Guiliani's bottom line on "security?" Adopting authoritarianism is the best defense against totalitarianism. Such has been the battle cry of every caudillo since...since forever, I guess. I just don't believe it, and history backs me up.
How do you know an adversary is "bent on our destruction" unless you hold talks with them? Giuliani thus continues the Bush policy of using "diplomacy" as a reward for those who obey rather than as a genuine tool of foreign policy. NATO is now officially no longer to be a defensive alliance, but a competitor to the UN in managing and moderating interstate relations worldwide. Since NATO was always explicitly a military organization with some diplomatic functions, and the UN was always explicitly a diplomatic organization with some military functions, the policy shift is too painfully obvious to ignore.

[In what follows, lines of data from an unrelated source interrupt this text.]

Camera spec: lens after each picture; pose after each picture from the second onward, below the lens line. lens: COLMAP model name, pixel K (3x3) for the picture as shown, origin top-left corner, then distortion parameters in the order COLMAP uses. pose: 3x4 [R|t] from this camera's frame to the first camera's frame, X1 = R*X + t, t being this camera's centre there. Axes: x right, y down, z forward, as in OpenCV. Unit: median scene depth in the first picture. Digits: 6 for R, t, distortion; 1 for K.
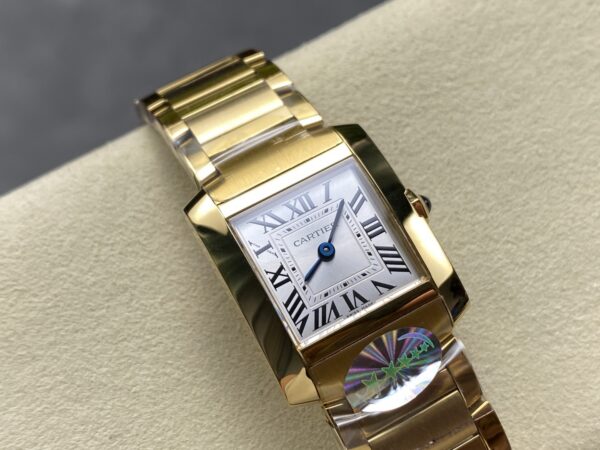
lens RADIAL K [[905.4, 0, 300.0], [0, 905.4, 225.0], [0, 0, 1]] dist [0.185023, -0.901119]
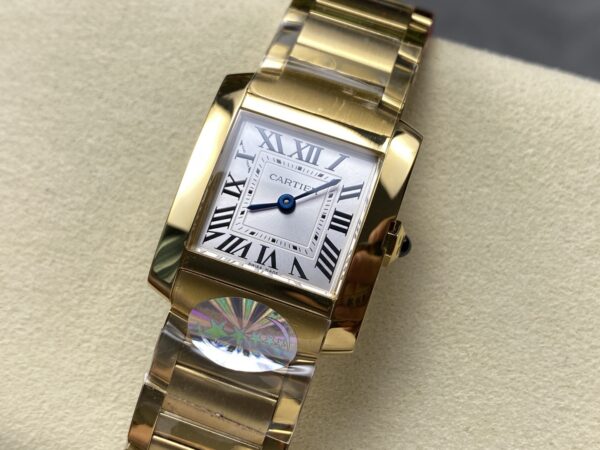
lens RADIAL K [[912.8, 0, 288.4], [0, 912.8, 223.0], [0, 0, 1]] dist [0.211789, -1.007938]
pose [[0.662999, 0.710935, -0.234531, 0.243052], [-0.689841, 0.701872, 0.177469, -0.115947], [0.290780, 0.044127, 0.955772, 0.061557]]
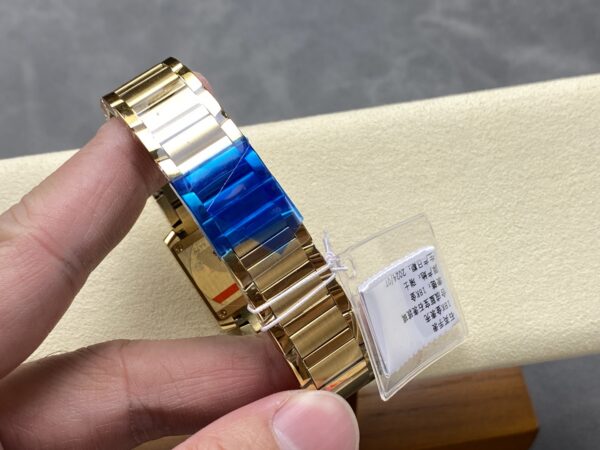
lens RADIAL K [[905.4, 0, 300.0], [0, 905.4, 225.0], [0, 0, 1]] dist [0.185023, -0.901119]
pose [[0.936595, 0.336878, -0.096456, 0.318813], [-0.335107, 0.941548, 0.034502, -0.083625], [0.102441, 0.000009, 0.994739, -0.913751]]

Authoritarianism at home and militarism abroad...this is better than totalitarianism HOW?
Bush/Rumsfeld and their advisors have essentially proven outright that everything the Russians dreaded about NATO expansion is true and everything the NATO expanders promised was a lie. Giuliani hopes to bury the last vestige of NATO's demure defensive veil.
Note the continued sniping at Pelosi for doing what Republican congressmen have never been reluctant to do. They got a lot mileage out of that; proof positive that the "liberal media" is a myth.
The Republicans have formally drunk the "nation-building" Kool-Aid, leaving me to cite Barbara Tuchman's jab at the logic of the Vietnam War: "What nation was ever built from the outside?"